Орхан пытался сосредоточиться на смысле того, о чем говорил визирь, но это давалось ему с трудом. Мешало то, что всякий раз, как визирь произносил слова «женщина», «женщины» или «постель», язык во рту у Орхана начинал шевелиться. Что ему было до значения арабского слова, что ему было до происков древних балканских сект, если гадюку, которая извивалась у него за зубами, лишили ее напитка? Становилось все труднее думать о чем-то, кроме мягких, белых, округлых бедер.

Наконец Орхан признался:

— Я ничего не понимаю. Не имею ни малейшего понятия, о чем ты толкуешь.

— Я и сам этого не понимаю, — ответил визирь. — Подобные вещи понятны лишь женщинам.

Он хотел было что-то добавить, но в этот момент к ним размеренным шагом подошла по тропинке девица в костюме пажа и вручила визирю записку. Тот, прочтя ее, принялся горячо спорить с девицей-пажом. Наконец он пожал плечами и отпустил ее. Потом повернулся к Орхану:

— Похоже, Михрима ждет своего султана.

— Разве Михрима из тех, кто командует султанами?

На это визирь не потрудился ответить. Взамен он сказал:

— Мы идем в другую часть Гарема, удаленную от тех частей, где ты бывал до сих пор. По дороге я расскажу тебе одну историю.
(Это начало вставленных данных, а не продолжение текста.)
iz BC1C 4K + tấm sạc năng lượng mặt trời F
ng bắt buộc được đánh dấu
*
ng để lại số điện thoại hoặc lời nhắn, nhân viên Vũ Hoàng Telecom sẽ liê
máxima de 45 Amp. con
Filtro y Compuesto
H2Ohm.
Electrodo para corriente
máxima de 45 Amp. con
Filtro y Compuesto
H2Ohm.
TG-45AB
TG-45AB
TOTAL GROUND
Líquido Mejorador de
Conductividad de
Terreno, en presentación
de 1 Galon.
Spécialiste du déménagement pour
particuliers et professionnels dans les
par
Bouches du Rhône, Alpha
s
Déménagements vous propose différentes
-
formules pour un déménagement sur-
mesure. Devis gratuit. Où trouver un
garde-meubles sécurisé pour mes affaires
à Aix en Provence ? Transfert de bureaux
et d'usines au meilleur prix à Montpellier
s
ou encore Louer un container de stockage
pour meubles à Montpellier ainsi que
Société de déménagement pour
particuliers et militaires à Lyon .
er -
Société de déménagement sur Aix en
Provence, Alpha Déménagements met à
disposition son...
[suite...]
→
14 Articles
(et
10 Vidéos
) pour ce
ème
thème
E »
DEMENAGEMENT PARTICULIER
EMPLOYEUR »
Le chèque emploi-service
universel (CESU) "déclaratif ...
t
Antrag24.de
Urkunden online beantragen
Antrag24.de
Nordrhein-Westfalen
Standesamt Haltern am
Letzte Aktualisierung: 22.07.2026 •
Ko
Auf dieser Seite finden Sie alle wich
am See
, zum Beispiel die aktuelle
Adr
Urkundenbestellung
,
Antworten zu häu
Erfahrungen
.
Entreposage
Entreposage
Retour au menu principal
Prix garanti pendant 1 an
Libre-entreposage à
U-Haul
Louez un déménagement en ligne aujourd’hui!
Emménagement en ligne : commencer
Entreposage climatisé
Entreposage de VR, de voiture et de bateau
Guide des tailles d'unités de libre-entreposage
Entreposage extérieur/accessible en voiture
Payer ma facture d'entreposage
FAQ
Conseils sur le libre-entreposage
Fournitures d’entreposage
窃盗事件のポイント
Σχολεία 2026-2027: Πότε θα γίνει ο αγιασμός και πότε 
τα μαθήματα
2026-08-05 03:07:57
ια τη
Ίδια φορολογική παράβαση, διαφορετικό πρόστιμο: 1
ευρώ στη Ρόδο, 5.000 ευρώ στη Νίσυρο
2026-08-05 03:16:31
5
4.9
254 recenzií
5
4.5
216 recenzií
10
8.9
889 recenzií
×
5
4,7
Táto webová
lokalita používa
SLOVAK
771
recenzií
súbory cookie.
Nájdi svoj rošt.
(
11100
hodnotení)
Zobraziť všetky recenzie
История, которую рассказал визирь, такова: Сотни лет тому назад один из первых султанов, прародитель Орхана, повел свое войско в поход на Набатейское Царство и разграбил его. Общеизвестно, что Набатея была (и остается до сих пор) грязной, идолопоклоннической страной, населенной колдунами, отравителями и каннибалами, и султаново войско обошлось с ними соответствующим образом — турецкие воины отошли только после того, как превратили большую часть территории в безлюдную пустыню.